Data records:
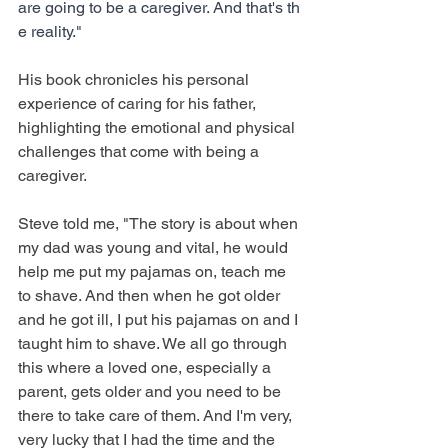
are going to be a caregiver. And that's th
e reality."
His book chronicles his personal 
experience of caring for his father, 
highlighting the emotional and physical 
challenges that come with being a 
caregiver.
Steve told me, "The story is about when 
my dad was young and vital, he would 
help me put my pajamas on, teach me 
to shave. And then when he got older 
and he got ill, I put his pajamas on and I 
taught him to shave. We all go through 
this where a loved one, especially a 
parent, gets older and you need to be 
there to take care of them. And I'm very, 
very lucky that I had the time and the 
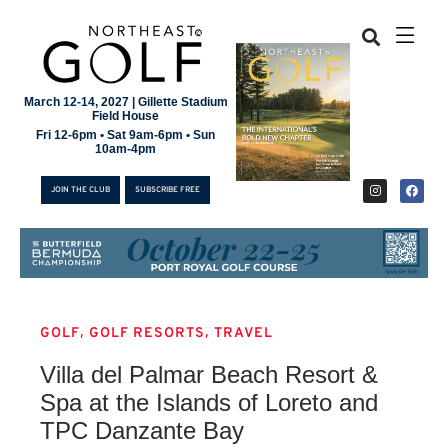
March 12-14, 2027 | Gillette Stadium
Field House
Fri 12-6pm • Sat 9am-6pm • Sun
10am-4pm
JOIN THE CLUB
SUBSCRIBE FREE
,
,
GOLF
GOLF RESORTS
TRAVEL
JOIN THE CLUB
Villa del Palmar Beach Resort &
SUBSCRIBE FREE
Spa at the Islands of Loreto and
TPC Danzante Bay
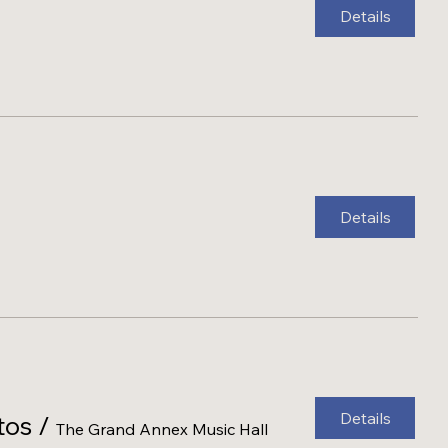
Details
Details
Details
tos
/
The Grand Annex Music Hall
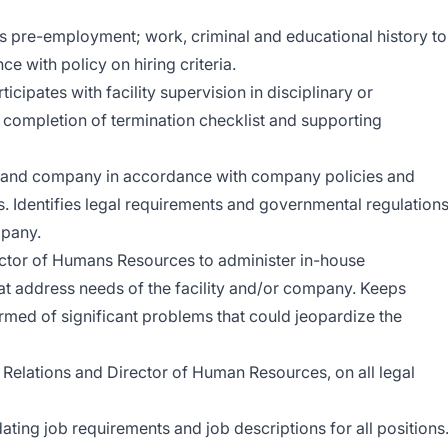
s pre-employment; work, criminal and educational history to
e with policy on hiring criteria.
ipates with facility supervision in disciplinary or
 completion of termination checklist and supporting
es and company in accordance with company policies and
. Identifies legal requirements and governmental regulation
mpany.
ector of Humans Resources to administer in-house
t address needs of the facility and/or company. Keeps
med of significant problems that could jeopardize the
 Relations and Director of Human Resources, on all legal
ating job requirements and job descriptions for all positions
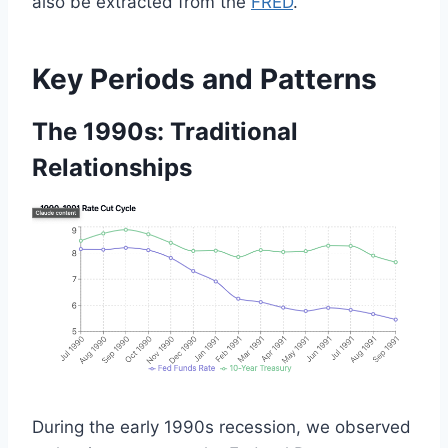
also be extracted from the
FRED
.
Key Periods and Patterns
The 1990s: Traditional
Relationships
During the early 1990s recession, we observed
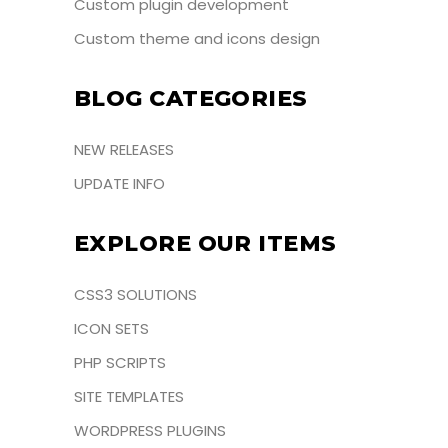
Custom plugin development
Custom theme and icons design
BLOG CATEGORIES
NEW RELEASES
UPDATE INFO
EXPLORE OUR ITEMS
CSS3 SOLUTIONS
ICON SETS
PHP SCRIPTS
SITE TEMPLATES
WORDPRESS PLUGINS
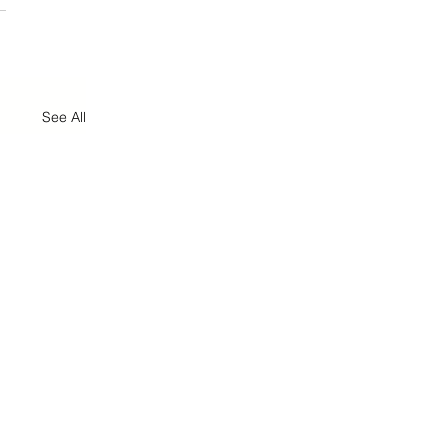
See All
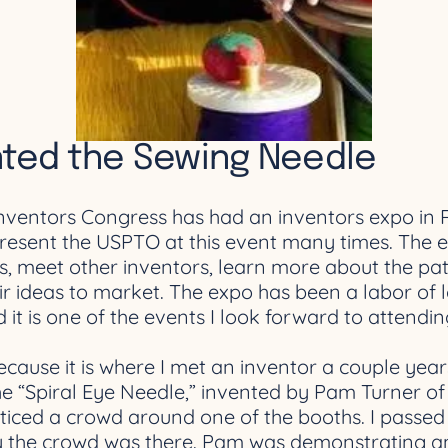
nted the Sewing Needle
Inventors Congress has had an inventors expo in 
resent the USPTO at this event many times. The e
ons, meet other inventors, learn more about the 
ir ideas to market. The expo has been a labor of 
it is one of the events I look forward to attendi
ecause it is where I met an inventor a couple yea
the “Spiral Eye Needle,” invented by Pam Turner o
oticed a crowd around one of the booths. I passed 
hy the crowd was there. Pam was demonstrating and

Try it:
Please set down every line of the data above precisely, dropping the images.

Reply:
are going to be a caregiver. And that's th
e reality."
His book chronicles his personal 
experience of caring for his father, 
highlighting the emotional and physical 
challenges that come with being a 
caregiver.
Steve told me, "The story is about when 
my dad was young and vital, he would 
help me put my pajamas on, teach me 
to shave. And then when he got older 
and he got ill, I put his pajamas on and I 
taught him to shave. We all go through 
this where a loved one, especially a 
parent, gets older and you need to be 
there to take care of them. And I'm very, 
very lucky that I had the time and the 
March 12-14, 2027 | Gillette Stadium
Field House
Fri 12-6pm • Sat 9am-6pm • Sun
10am-4pm
JOIN THE CLUB
SUBSCRIBE FREE
,
,
GOLF
GOLF RESORTS
TRAVEL
JOIN THE CLUB
Villa del Palmar Beach Resort &
SUBSCRIBE FREE
Spa at the Islands of Loreto and
TPC Danzante Bay
Details
Details
Details
tos
/
The Grand Annex Music Hall
s pre-employment; work, criminal and educational history to
e with policy on hiring criteria.
ipates with facility supervision in disciplinary or
 completion of termination checklist and supporting
es and company in accordance with company policies and
. Identifies legal requirements and governmental regulation
mpany.
ector of Humans Resources to administer in-house
t address needs of the facility and/or company. Keeps
med of significant problems that could jeopardize the
 Relations and Director of Human Resources, on all legal
ating job requirements and job descriptions for all positions
also be extracted from the
FRED
.
Key Periods and Patterns
The 1990s: Traditional
Relationships
During the early 1990s recession, we observed
Custom plugin development
Custom theme and icons design
BLOG CATEGORIES
NEW RELEASES
UPDATE INFO
EXPLORE OUR ITEMS
CSS3 SOLUTIONS
ICON SETS
PHP SCRIPTS
SITE TEMPLATES
WORDPRESS PLUGINS
See All
nted the Sewing Needle
Inventors Congress has had an inventors expo in 
resent the USPTO at this event many times. The e
ons, meet other inventors, learn more about the 
ir ideas to market. The expo has been a labor of 
it is one of the events I look forward to attendi
ecause it is where I met an inventor a couple yea
the “Spiral Eye Needle,” invented by Pam Turner o
oticed a crowd around one of the booths. I passed 
hy the crowd was there. Pam was demonstrating and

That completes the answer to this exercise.